Trinidad and Tobago has long been synonymous with the gentlemen’s game of cricket through its historical connections with the British Empire. The islands now boast of a plethora of sporting events that take advantage of the generally good year-round weather.
The two islands are home to a total of nine golf courses — with one European PGA-designed course on each – hosting a series of local, regional and international tournaments. Cycling continues to grow in popularity with Trinidad and Tobago enjoying success at regional events and international championships.
The sporting calendar is filled with series of road-racing events from the Tobago International Cycling Classic to the Beacon Cycling on the Avenue, which transforms the traffic-laden and activity-filled Ariapita Avenue into a cyclists’ dream track with spectators almost at arm’s lengths from the action. Cycling now has a new home with the National Cycling Centre located in Couva in central Trinidad.
Other world-class facilities have been opened to make way for large-scale tournaments in swimming, tennis and cricket. For example, the Brian Lara Cricket Academy has hosted the exciting Caribbean Premier League finals and will do so for the next two years. The initials CPL are now being interpreted as ‘Cricket Played Louder,’ as some fans are going to international matches in Trinidad and Tobago not so much for the excellent stroke-play, but more for the electric atmosphere, great food and fun.
Apart from the more organised sporting events, novelty sports are not to be left out. Tobago has now become synonymous with a five-day Easter weekend that culminates with goat racing. It’s as fun-filled as it sounds and the ‘jockey’ must be as fit as the goats as they charge down a race track tethered to the animals. Visitors are always encouraged to participate in the races and sometimes do even better than some of the home-grown jockeys.

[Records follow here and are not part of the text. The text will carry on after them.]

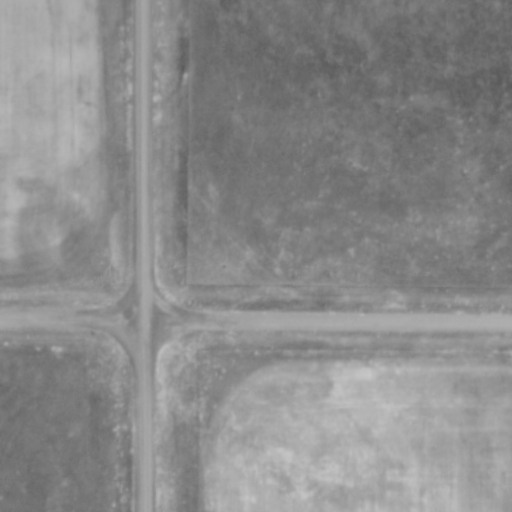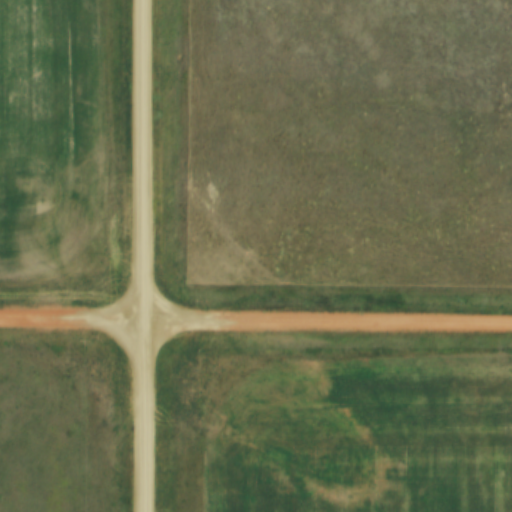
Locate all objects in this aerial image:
road: (142, 256)
road: (255, 324)
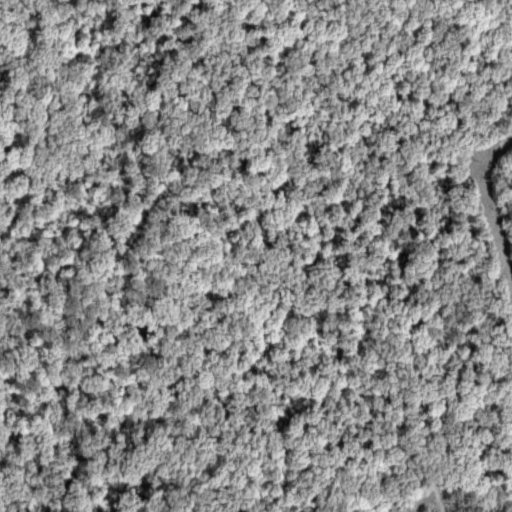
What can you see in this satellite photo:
road: (430, 371)
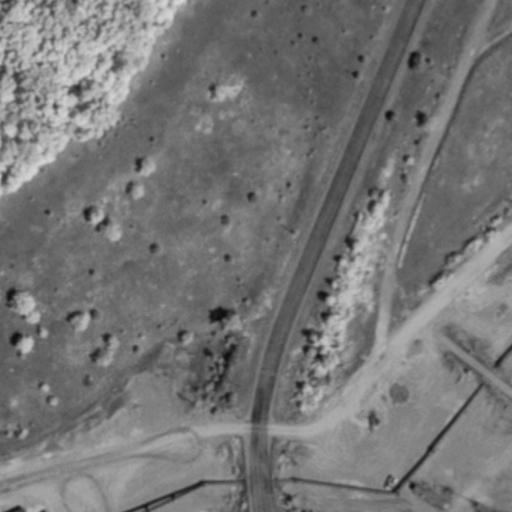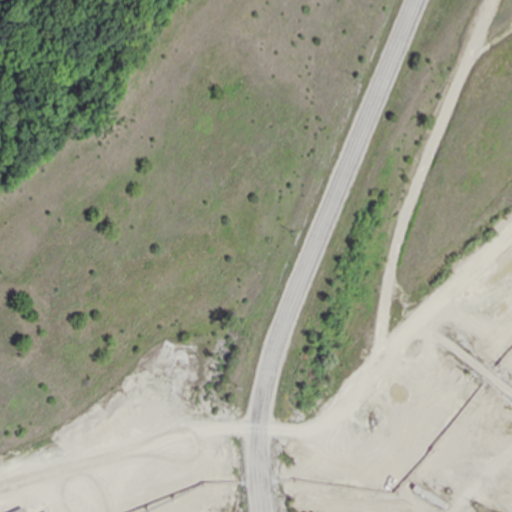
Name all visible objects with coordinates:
road: (314, 250)
quarry: (256, 256)
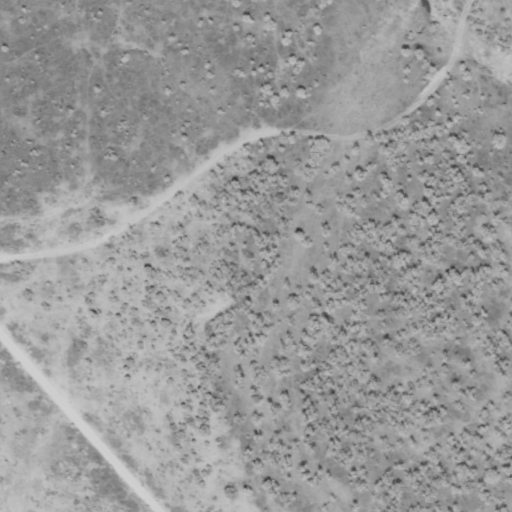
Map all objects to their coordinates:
road: (287, 181)
road: (41, 459)
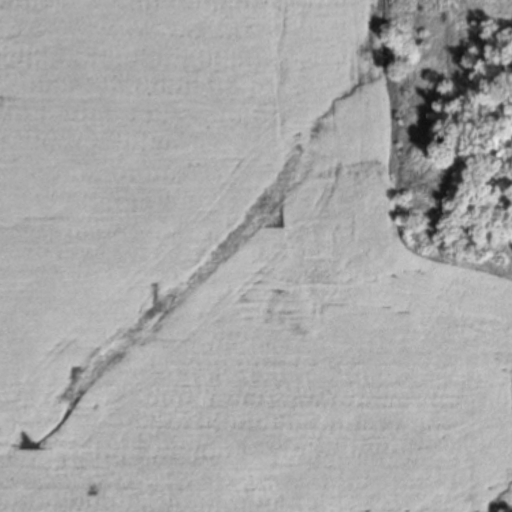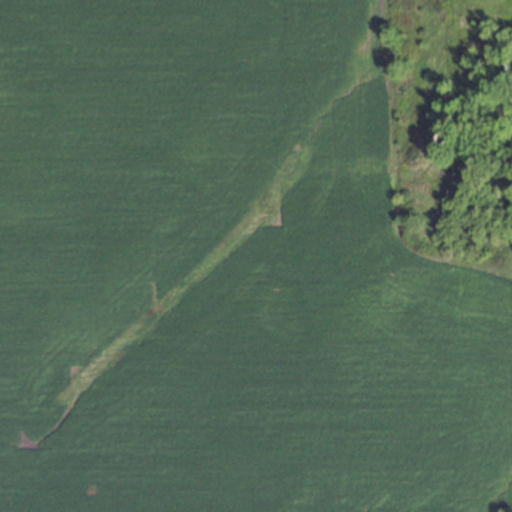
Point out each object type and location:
crop: (227, 274)
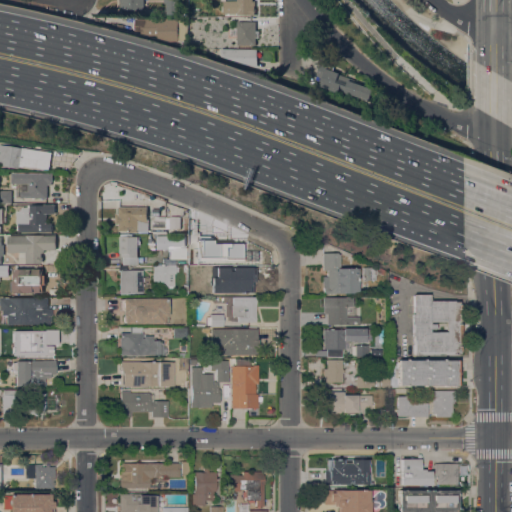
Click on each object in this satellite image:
road: (56, 1)
building: (130, 4)
building: (131, 4)
building: (170, 6)
building: (171, 6)
building: (236, 6)
building: (239, 6)
road: (492, 11)
road: (459, 14)
road: (460, 16)
road: (423, 19)
road: (502, 24)
building: (154, 27)
building: (158, 27)
building: (244, 32)
building: (245, 32)
road: (289, 33)
road: (468, 40)
road: (492, 45)
building: (236, 54)
building: (240, 55)
river: (438, 57)
road: (400, 58)
road: (467, 78)
road: (386, 82)
building: (344, 83)
building: (342, 84)
road: (492, 92)
road: (233, 94)
road: (467, 121)
road: (492, 125)
road: (502, 135)
road: (232, 145)
road: (490, 148)
building: (24, 156)
building: (24, 156)
building: (33, 182)
building: (31, 183)
road: (486, 190)
building: (5, 196)
building: (1, 215)
road: (491, 215)
building: (32, 217)
building: (34, 217)
building: (131, 218)
building: (132, 218)
building: (175, 222)
building: (0, 228)
building: (169, 241)
road: (486, 241)
building: (31, 245)
building: (29, 246)
building: (127, 248)
building: (128, 248)
building: (1, 249)
building: (0, 250)
building: (176, 252)
building: (167, 258)
building: (243, 263)
building: (244, 264)
building: (3, 269)
building: (4, 270)
building: (52, 270)
road: (289, 272)
building: (369, 272)
building: (164, 274)
building: (336, 274)
building: (338, 275)
building: (25, 279)
road: (468, 279)
building: (28, 280)
building: (128, 280)
building: (130, 281)
building: (210, 284)
building: (210, 285)
road: (422, 289)
building: (53, 291)
building: (241, 307)
building: (243, 308)
building: (24, 309)
building: (25, 309)
building: (141, 309)
building: (144, 310)
building: (336, 310)
building: (338, 310)
road: (493, 315)
building: (214, 319)
building: (214, 319)
building: (432, 325)
building: (435, 325)
road: (503, 331)
building: (179, 332)
building: (342, 338)
road: (85, 339)
building: (233, 339)
building: (338, 339)
building: (31, 340)
building: (234, 340)
building: (30, 341)
building: (136, 342)
building: (138, 343)
building: (359, 350)
building: (375, 350)
building: (218, 369)
building: (331, 369)
building: (31, 370)
building: (332, 370)
building: (32, 371)
building: (424, 371)
building: (426, 372)
building: (145, 373)
building: (146, 373)
building: (383, 380)
building: (362, 381)
building: (363, 381)
building: (242, 383)
road: (493, 383)
building: (206, 385)
building: (241, 385)
building: (200, 388)
building: (392, 392)
building: (5, 399)
building: (344, 401)
building: (36, 402)
building: (140, 402)
building: (344, 402)
building: (439, 402)
building: (441, 402)
building: (141, 403)
building: (409, 407)
building: (410, 407)
road: (469, 435)
road: (143, 437)
road: (390, 437)
traffic signals: (493, 437)
building: (184, 466)
building: (338, 470)
building: (344, 470)
building: (142, 472)
building: (145, 472)
building: (411, 472)
building: (413, 472)
building: (443, 473)
building: (445, 473)
building: (40, 474)
road: (493, 474)
building: (0, 476)
building: (41, 476)
building: (384, 483)
building: (201, 485)
building: (246, 485)
building: (153, 486)
building: (202, 487)
building: (245, 489)
building: (345, 499)
building: (347, 499)
building: (427, 500)
building: (25, 501)
building: (425, 501)
building: (30, 502)
building: (135, 502)
building: (137, 502)
building: (172, 508)
building: (215, 508)
building: (174, 509)
building: (257, 510)
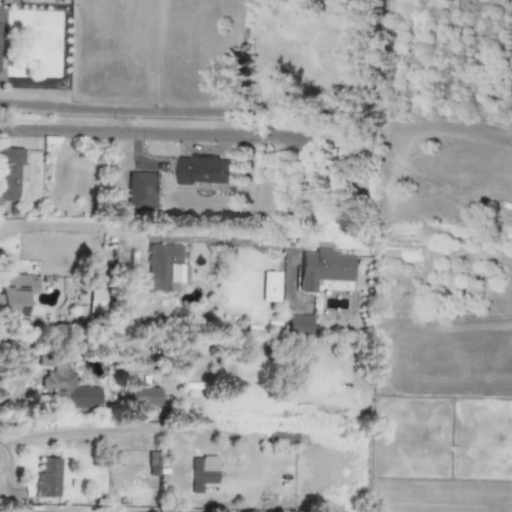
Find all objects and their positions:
road: (384, 75)
road: (165, 109)
road: (147, 134)
building: (201, 170)
building: (10, 174)
building: (141, 191)
road: (301, 191)
road: (64, 227)
building: (165, 268)
building: (323, 269)
building: (15, 294)
building: (97, 302)
building: (298, 326)
building: (68, 387)
building: (141, 397)
road: (120, 434)
building: (202, 473)
building: (48, 479)
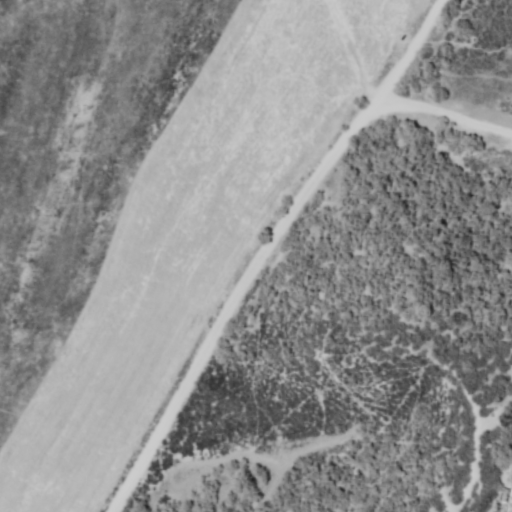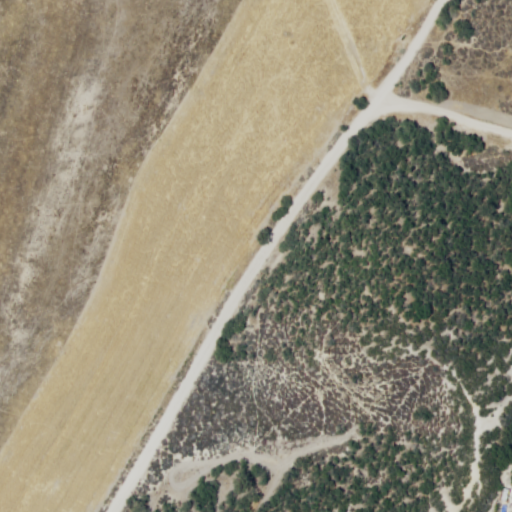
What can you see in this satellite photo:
road: (446, 114)
road: (266, 255)
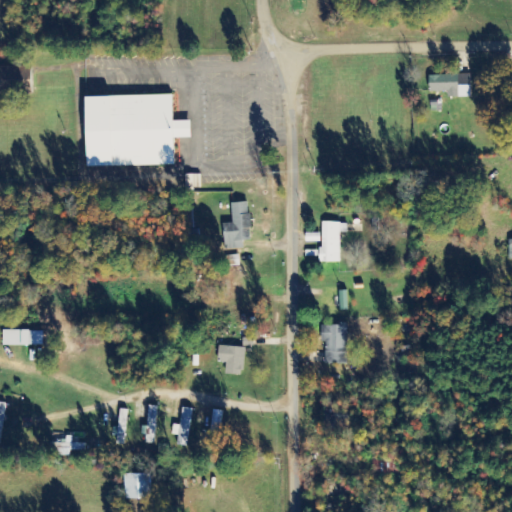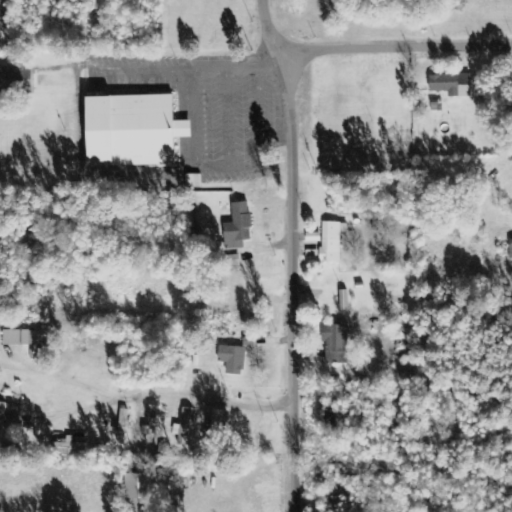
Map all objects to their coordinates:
road: (396, 46)
building: (16, 79)
building: (451, 85)
building: (132, 131)
building: (238, 227)
building: (331, 241)
building: (510, 249)
road: (295, 253)
building: (344, 300)
building: (23, 338)
building: (336, 344)
building: (232, 360)
building: (2, 421)
building: (151, 426)
building: (184, 428)
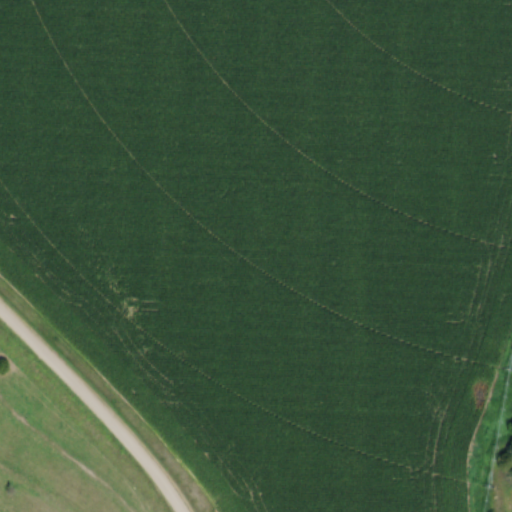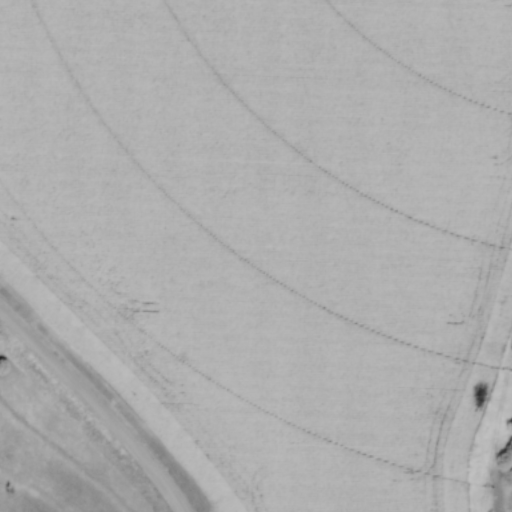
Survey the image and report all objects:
road: (97, 405)
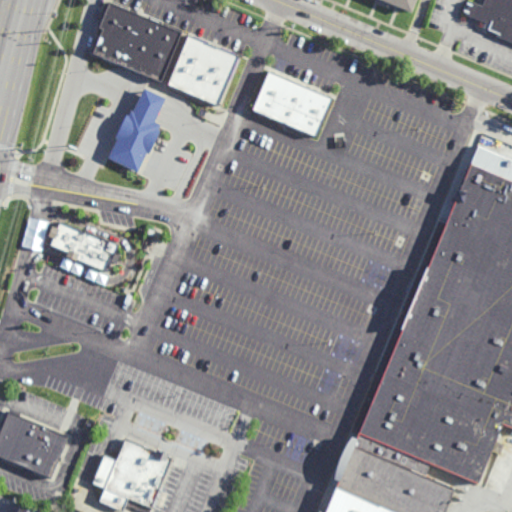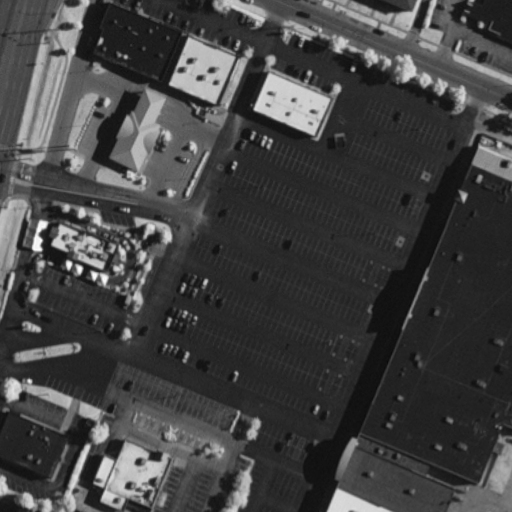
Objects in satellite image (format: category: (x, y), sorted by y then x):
building: (403, 3)
building: (401, 4)
road: (450, 14)
building: (494, 14)
building: (493, 15)
road: (472, 16)
power tower: (62, 26)
road: (415, 27)
road: (462, 30)
building: (137, 38)
road: (394, 49)
road: (12, 50)
building: (165, 54)
road: (314, 63)
building: (203, 68)
road: (72, 88)
road: (129, 95)
road: (149, 103)
building: (292, 103)
road: (171, 114)
road: (111, 115)
road: (338, 115)
building: (138, 130)
building: (138, 131)
road: (490, 131)
road: (175, 136)
road: (394, 140)
road: (335, 155)
power tower: (28, 161)
road: (205, 183)
road: (98, 185)
road: (322, 188)
road: (93, 204)
road: (306, 225)
building: (84, 245)
building: (84, 246)
road: (291, 260)
road: (59, 262)
road: (20, 269)
road: (82, 297)
road: (275, 298)
road: (393, 299)
road: (260, 331)
building: (453, 334)
road: (59, 338)
building: (443, 358)
road: (58, 362)
road: (246, 365)
road: (234, 392)
road: (186, 420)
road: (139, 437)
building: (30, 443)
building: (29, 444)
road: (74, 447)
building: (389, 452)
road: (92, 476)
building: (130, 476)
building: (131, 476)
building: (388, 482)
road: (265, 485)
road: (213, 496)
road: (490, 500)
building: (351, 503)
road: (278, 504)
building: (25, 509)
building: (26, 509)
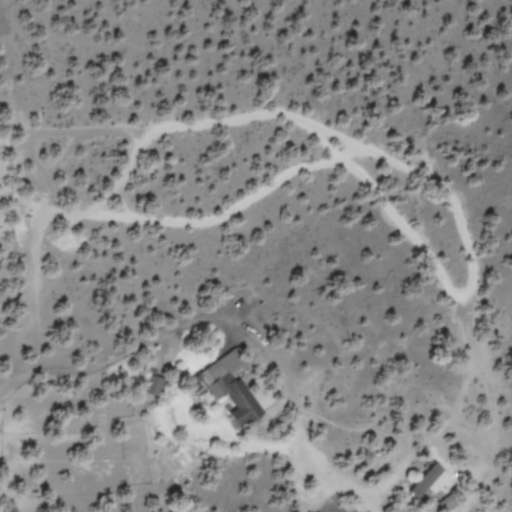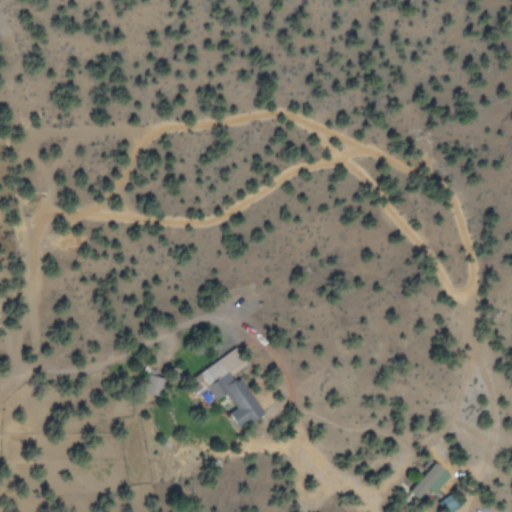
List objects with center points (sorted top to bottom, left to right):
building: (148, 384)
building: (222, 387)
building: (424, 480)
building: (444, 503)
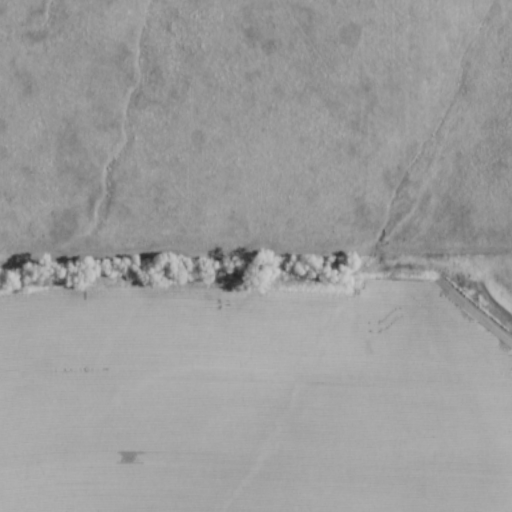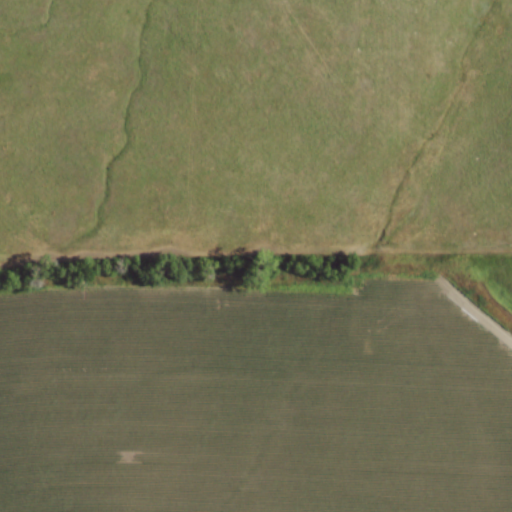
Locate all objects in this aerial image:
crop: (253, 398)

Watersports have become even more popular on both islands with the Dragon Boat Festival in Trinidad held every year in mid-October and mid-June in Tobago. In Tobago, sports such as stand-up paddleboarding, kiteboarding and windsurfing attract hardcore enthusiasts and novices alike. These sports can be accessed at the Pigeon Point Heritage Park on the southwestern tip of the island. Tobago is a haven for scuba divers. There are 40 dive sites around the island that have been given catchy names such as London Bridge, Japanese Gardens and Kelleston Drain, the last site being home to the largest brain coral in the western hemisphere.
Game fishing also continues to grow in international popularity. The season here runs from February to August, with the Tobago International Game Fishing Tournament held each May in Charlotteville, and Tarpon Thunder off Trinidad’s northwestern coast in August. Expect deep-sea fishing coupled with the vibrancy, beauty and friendliness of the Caribbean.
Destination Trinidad and Tobago gives you two islands only a 20-minute flight away from each other, but both with sport activities galore. Come to Trinidad and Tobago to stay and play.